What The Government Is Doing To Help Businesses
The UK government has passed multiple financial support packages that are focused on helping employers keep employees on the payroll while businesses were closed. This support included the Coronavirus Job Retention bill, which allows employees to receive 80 percent of their wages, the Self-Employment Income Support bill, which allows self-employed workers to apply for forgivable grants up to £6,570 for a three-month period, and multiple business loan programs, all backed in some capacity by the government.
To help the beauty industry specifically, The British Beauty Council has started a “#ChopTheVat” campaign, urging the government to lower the Value-Added Tax (VAT) from 20 percent to 5 percent, which was done to help the hospitality industry. This extra 15 percent can help put money directly into hairdressers’ pockets and help salons survive the current lockdown.
But what is a Value-Added Tax? Any U.K. business with a revenue of £83,000 or more must pay a government tax every three months. Businesses account for this by charging a tax on any goods and services. Since the beauty industry is centered around services and fixed costs (such as rent and utilities), salons mainly pay a VAT tax based on their profit. Meaning, if the tax increases, salons and independent stylists will have to raise their prices to cover the tax, or see a decrease in their take home pay.
Moving Forward Together
So how does the industry move forward, better and stronger than before? It starts by not sacrificing self care for success, knowing your worth—and CHARGING for it.

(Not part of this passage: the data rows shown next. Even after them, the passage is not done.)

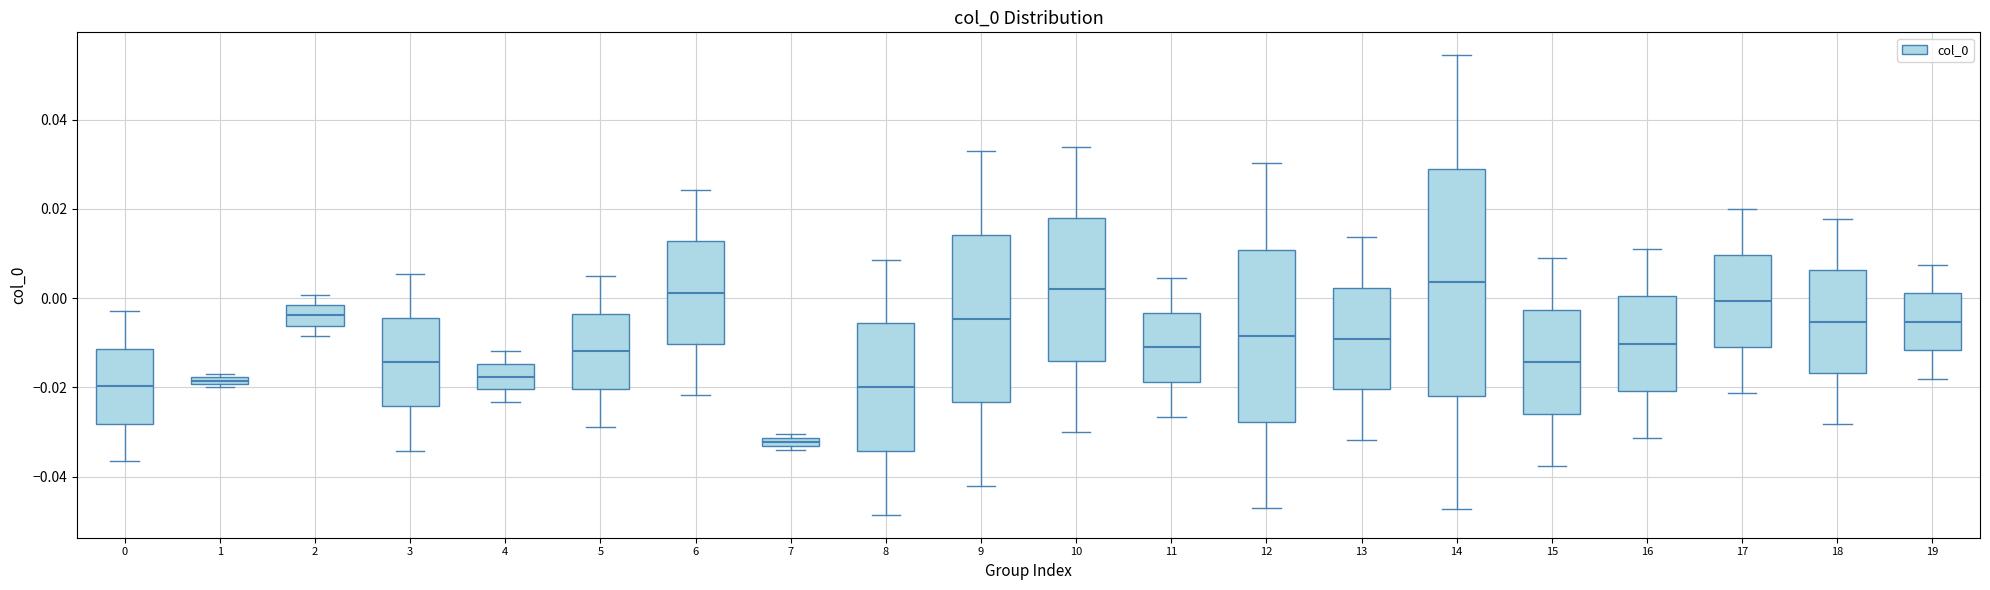

Where is the upper edge of the box at x = 16 on the y-axis? The values are not printed on the chart, so give them approximately, as read against the axis.

0.000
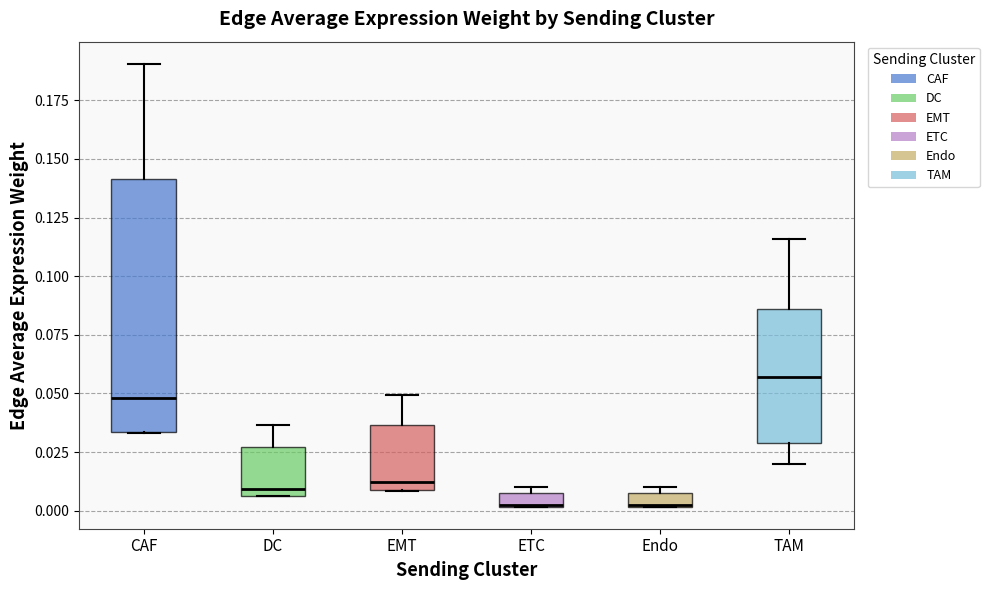

Which box is the tallest, from its lower edge to its upper edge?

CAF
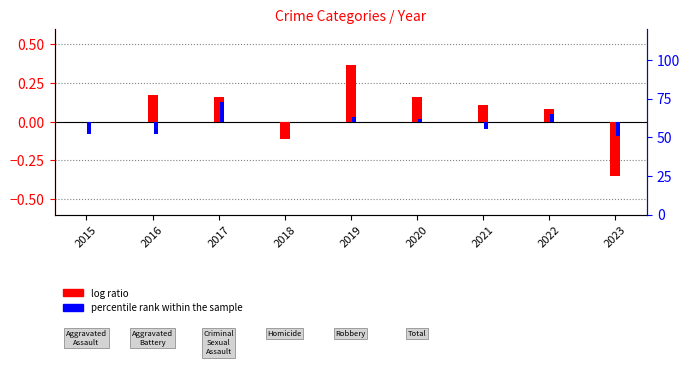

Which has a higher value, 2023 or 2015?

2015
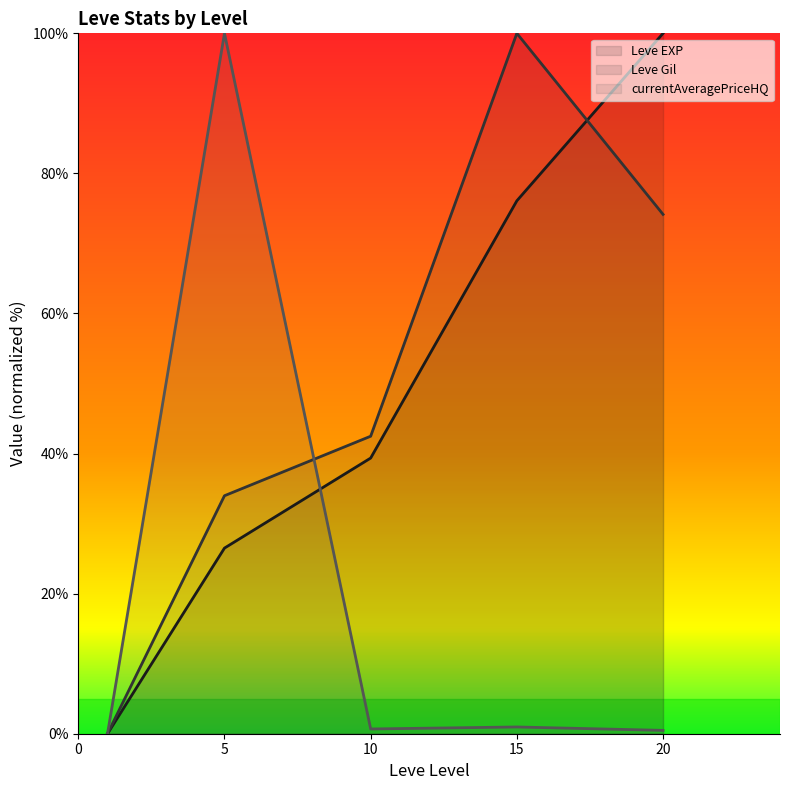

At how many categories does at least one series exceed 43?

3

“I think stylists have to be braver when it comes to raising their prices. If we don’t, salons will continue to close,” Sophia explains. “Personally, I never believed I could run a salon on single booking, but we’ve been doing it and I’ve been able to raise my prices and give better service,” she adds.
If there is hope for the future, it will be the strength of the global community of beauty professionals. “I really do hope that the camaraderie that we have seen on a global level continues, I have been really proud of the resilience of our industry and the people in it,” says Adam.
But this hope isn’t limited to just the beauty industry. Moving forward Errol hopes to support other businesses in his neighborhood to create a welcoming environment that customers will want to return to.
“After the pandemic is over, I don’t just want to market my salon, but I want to market the sandwich shop next door as well, so clients can feel a sense of welcoming and community when they come into my salon,” he says. “We have to work together so clients feel confident in our shops again.”
One thing that will never change about this industry is the desire to share the creativity it creates. “You’ll get a rebirth of new, young salons and creativity coming out,” shares Anthony. Although, Anthony adds salons may be smaller in size as a residual fear stays of the back and forth closures.